The conviction has been growing for some time past, that steps must be taken to meet the natural desire which the Japanese have for some voice in the management of the evangelistic work in their own country. The more the work grows, and the greater the number of converts, the stronger will this feeling become. The converts gathered by the missionaries of the three Church Societies in Japan—English and American—see other bodies of Christians giving a large amount of control to the Japanese, and naturally expect that they should be allowed to take part in the management of the work.
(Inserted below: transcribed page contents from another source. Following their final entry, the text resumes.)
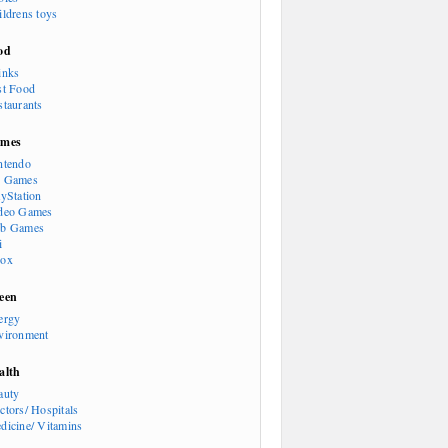
ildrens toys
od
inks
st Food
staurants
mes
ntendo
 Games
ayStation
deo Games
b Games
i
ox
een
ergy
vironment
alth
auty
ctors/ Hospitals
dicine/ Vitamins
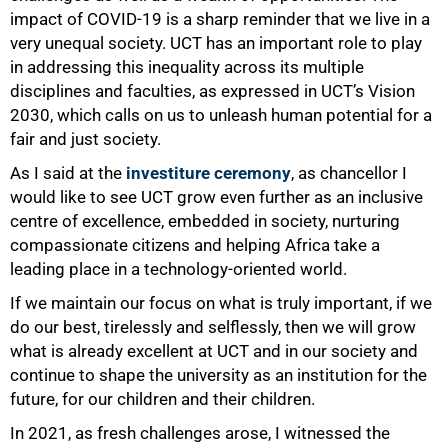
impact of COVID-19 is a sharp reminder that we live in a
very unequal society. UCT has an important role to play
in addressing this inequality across its multiple
disciplines and faculties, as expressed in UCT’s Vision
2030, which calls on us to unleash human potential for a
fair and just society.
As I said at the
investiture ceremony
, as chancellor I
would like to see UCT grow even further as an inclusive
centre of excellence, embedded in society, nurturing
compassionate citizens and helping Africa take a
leading place in a technology-oriented world.
If we maintain our focus on what is truly important, if we
do our best, tirelessly and selflessly, then we will grow
what is already excellent at UCT and in our society and
continue to shape the university as an institution for the
75%
future, for our children and their children.
In 2021, as fresh challenges arose, I witnessed the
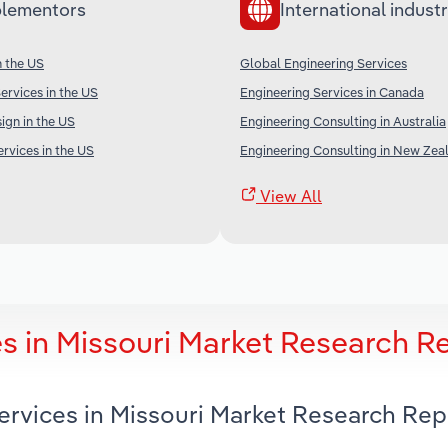
lementors
International industr
n the US
Global Engineering Services
ervices in the US
Engineering Services in Canada
gn in the US
Engineering Consulting in Australia
rvices in the US
Engineering Consulting in New Zea
View All
s in Missouri Market Research R
ervices in Missouri Market Research Rep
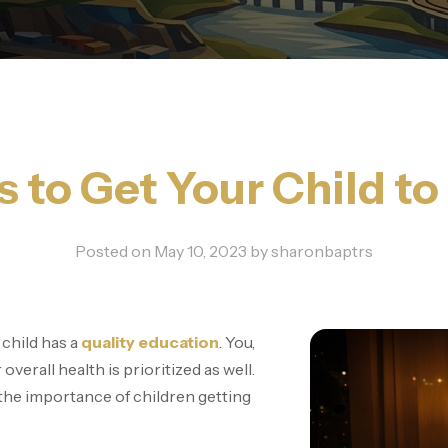
s to Get Your Child to
Posted on
May 10, 2023
by
sharonbaptrs
 child has a
quality education
. You,
overall health is prioritized as well.
he importance of children getting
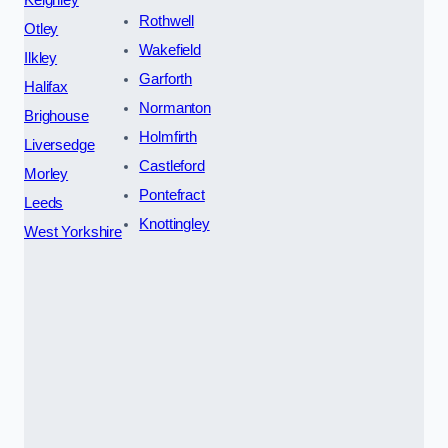
Rothwell
Otley
Wakefield
Ilkley
Garforth
Halifax
Normanton
Brighouse
Holmfirth
Liversedge
Castleford
Morley
Pontefract
Leeds
Knottingley
West Yorkshire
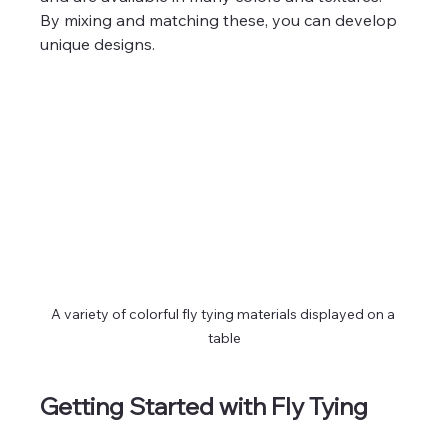
By mixing and matching these, you can develop 
unique designs.
A variety of colorful fly tying materials displayed on a 
table
Getting Started with Fly Tying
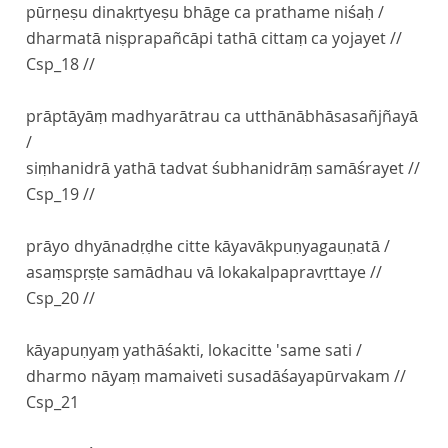
pūrṇeṣu dinakṛtyeṣu bhāge ca prathame niśaḥ /
dharmatā niṣprapañcāpi tathā cittaṃ ca yojayet //
Csp_18 //
prāptāyāṃ madhyarātrau ca utthānābhāsasañjñayā
/
siṃhanidrā yathā tadvat śubhanidrāṃ samāśrayet //
Csp_19 //
prāyo dhyānadṛḍhe citte kāyavākpuṇyagauṇatā /
asaṃspṛṣṭe samādhau vā lokakalpapravṛttaye //
Csp_20 //
kāyapuṇyaṃ yathāśakti, lokacitte 'same sati /
dharmo nāyaṃ mamaiveti susadāśayapūrvakam //
Csp_21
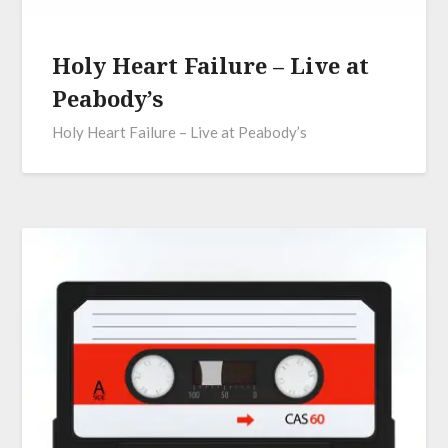
Holy Heart Failure – Live at
Peabody’s
Holy Heart Failure – Live at Peabody’s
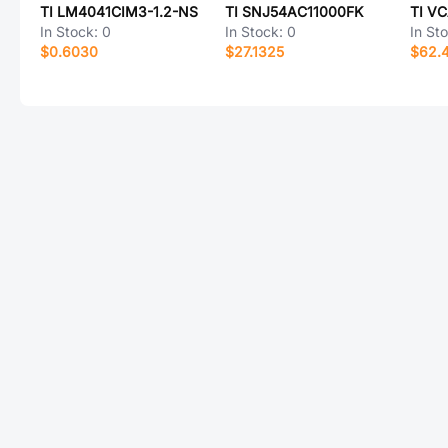
TI LM4041CIM3-1.2-NS
TI SNJ54AC11000FK
TI V
In Stock:
0
In Stock:
0
In St
$0.6030
$27.1325
$62.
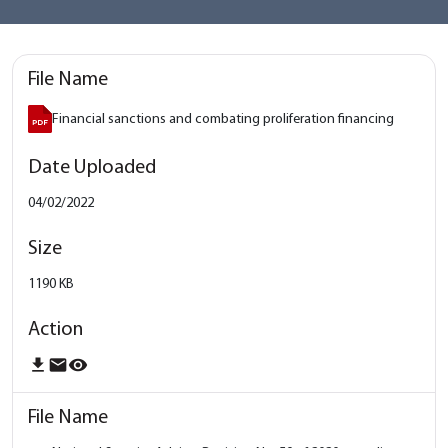
Financial sanctions and combating proliferation financing
04/02/2022
1190 KB
download
email
remove_red_eye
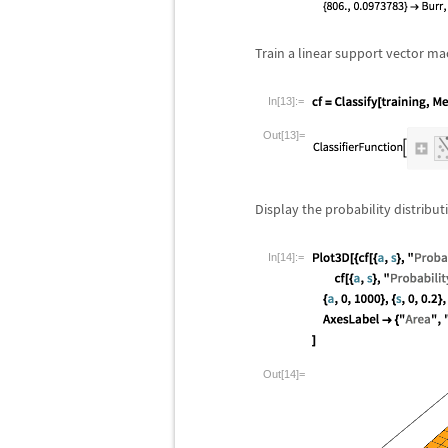
Train a linear support vector mac
In[13]:=
Out[13]=
Display the probability distribut
In[14]:=
Out[14]=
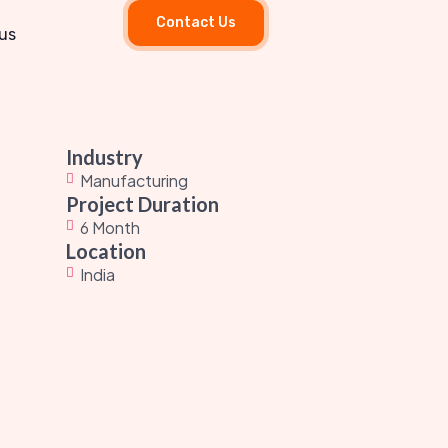
Contact Us
us
Industry
Manufacturing
Project Duration
6 Month
Location
India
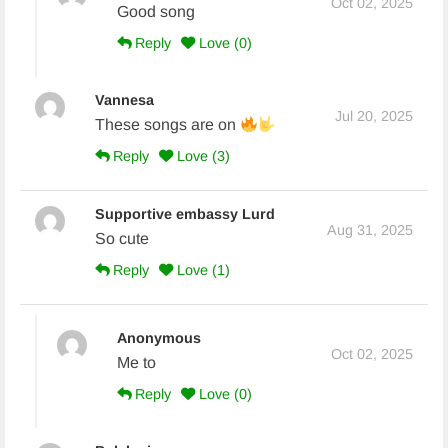
Oct 02, 2025
Good song
Reply
Love (
0
)
Vannesa
Jul 20, 2025
These songs are on
Reply
Love (
3
)
Supportive embassy Lurd
Aug 31, 2025
So cute
Reply
Love (
1
)
Anonymous
Oct 02, 2025
Me to
Reply
Love (
0
)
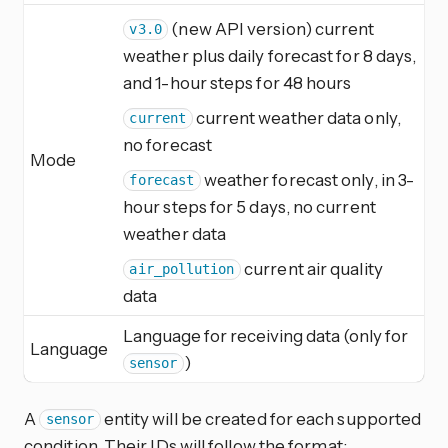
(new API version) current
v3.0
weather plus daily forecast for 8 days,
and 1-hour steps for 48 hours
current weather data only,
current
no forecast
Mode
weather forecast only, in 3-
forecast
hour steps for 5 days, no current
weather data
current air quality
air_pollution
data
Language for receiving data (only for
Language
)
sensor
A
entity will be created for each supported
sensor
condition. Their IDs will follow the format:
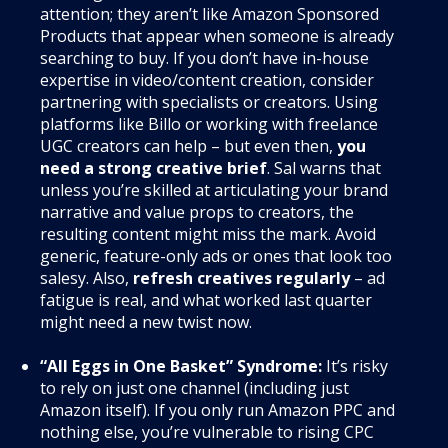
attention; they aren’t like Amazon Sponsored
Products that appear when someone is already
searching to buy. If you don’t have in-house
expertise in video/content creation, consider
partnering with specialists or creators. Using
platforms like Billo or working with freelance
UGC creators can help – but even then,
you
need a strong creative brief
. Sal warns that
unless you’re skilled at articulating your brand
narrative and value props to creators, the
resulting content might miss the mark. Avoid
generic, feature-only ads or ones that look too
salesy. Also,
refresh creatives regularly
– ad
fatigue is real, and what worked last quarter
might need a new twist now.
“All Eggs in One Basket” Syndrome:
It’s risky
to rely on just one channel (including just
Amazon itself). If you only run Amazon PPC and
nothing else, you’re vulnerable to rising CPC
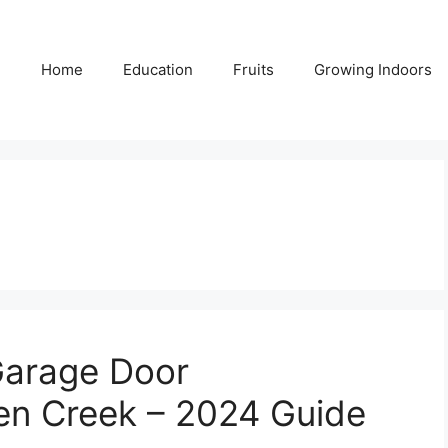
Home
Education
Fruits
Growing Indoors
Garage Door
en Creek – 2024 Guide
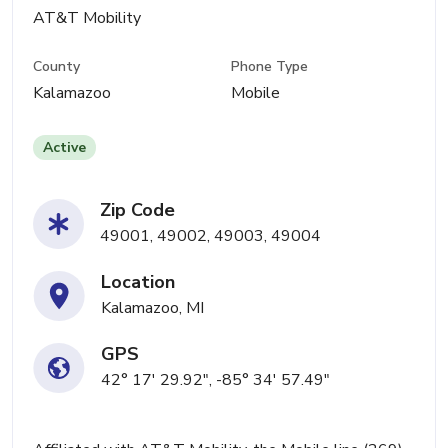
AT&T Mobility
County
Phone Type
Kalamazoo
Mobile
Active
Zip Code
49001, 49002, 49003, 49004
Location
Kalamazoo, MI
GPS
42° 17' 29.92", -85° 34' 57.49"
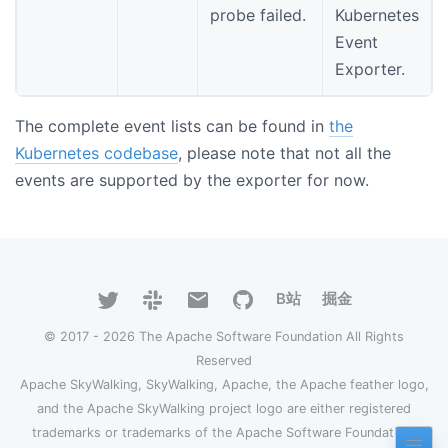
probe failed.
Kubernetes
Event
Exporter.
The complete event lists can be found in
the
Kubernetes codebase
, please note that not all the
events are supported by the exporter for now.
B站
掘金
© 2017 - 2026 The Apache Software Foundation All Rights
Reserved
Apache SkyWalking, SkyWalking, Apache, the Apache feather logo,
and the Apache SkyWalking project logo are either registered
trademarks or trademarks of the Apache Software Foundation.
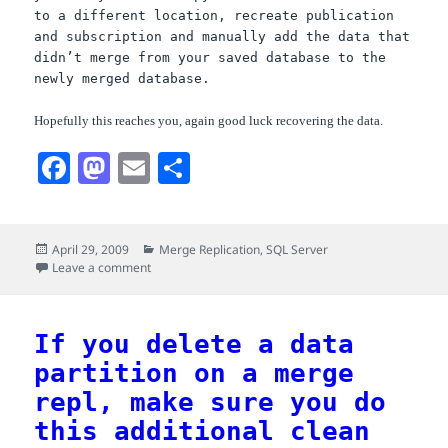
to a different location, recreate publication
and subscription and manually add the data that
didn’t merge from your saved database to the
newly merged database.
Hopefully this reaches you, again good luck recovering the data.
F
M
E
S
a
a
m
h
c
s
a
a
Posted
Categories
April 29, 2009
Merge Replication
,
SQL Server
e
t
i
r
on
on Old SQL Server 2005 merge replication bug, how to
Leave a comment
b
o
l
e
o
d
If you delete a data
o
o
partition on a merge
k
n
repl, make sure you do
this additional clean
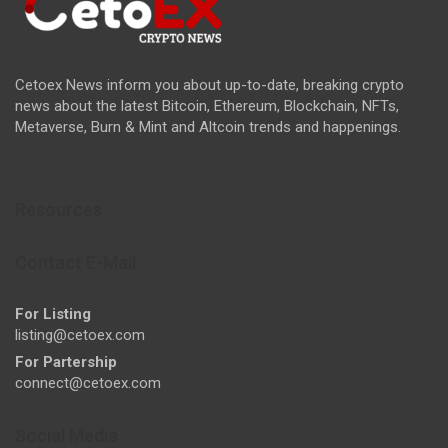
Cetoex News inform you about up-to-date, breaking crypto
news about the latest Bitcoin, Ethereum, Blockchain, NFTs,
Metaverse, Burn & Mint and Altcoin trends and happenings.
Resources
Contact E-Mail
For Listing
listing@cetoex.com
For Partership
connect@cetoex.com
Social Media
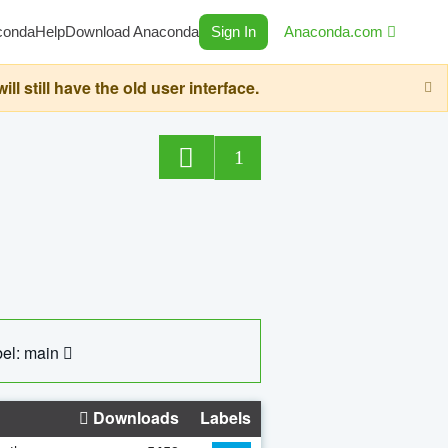
conda
Help
Download Anaconda
Sign In
Anaconda.com
still have the old user interface.
1
el: main
Downloads
Labels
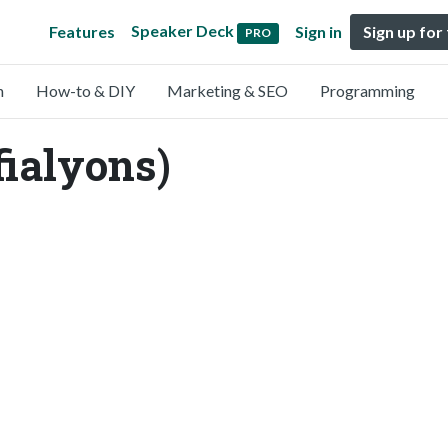
Speaker Deck
Features
Sign in
Sign up for
PRO
n
How-to & DIY
Marketing & SEO
Programming
fialyons)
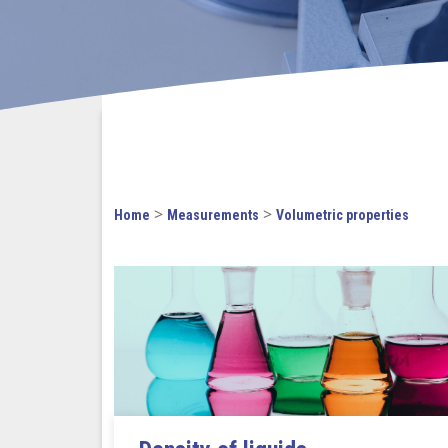
>
>
Home
Measurements
Volumetric properties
But apart from this natural desire of the Japanese, which cannot be disregarded, the best interests of the missions require that the Japanese should be made to feel, at the earliest time possible, that the responsibility of evangelizing their own country rests on them; and there can be no doubt that they will take a deeper interest in what is done, and throw themselves more heartily into the work when they realize that it is their work, and that they have a voice in the settlement of the manner in which it is to be done. With this in view, a conference of delegates from the three Church Societies laboring in Japan was called by the Bishops in July to try to arrange, by personal consultation, some plan by which the three societies might work more together, and bring the Japanese converts into closer union. The conference was most harmonious, and there was a marked unanimity of opinion that every effort should be made to draw the converts gathered by the different societies into the closest relations, so as to form one Church. A provisional constitution and canons (very few in number) were drawn up, and it is earnestly hoped that the Churches in America and England will approve our action, and give us authority to use the canons until such time as the Church in Japan shall be prepared to enact laws for itself.

From the 1886 annual report of Bishop Channing Moore Williams, quoted in An Historical Sketch of the Japan Mission of the Protestant Episcopal Church in the U.S.A. (New York: DFMS, 1891).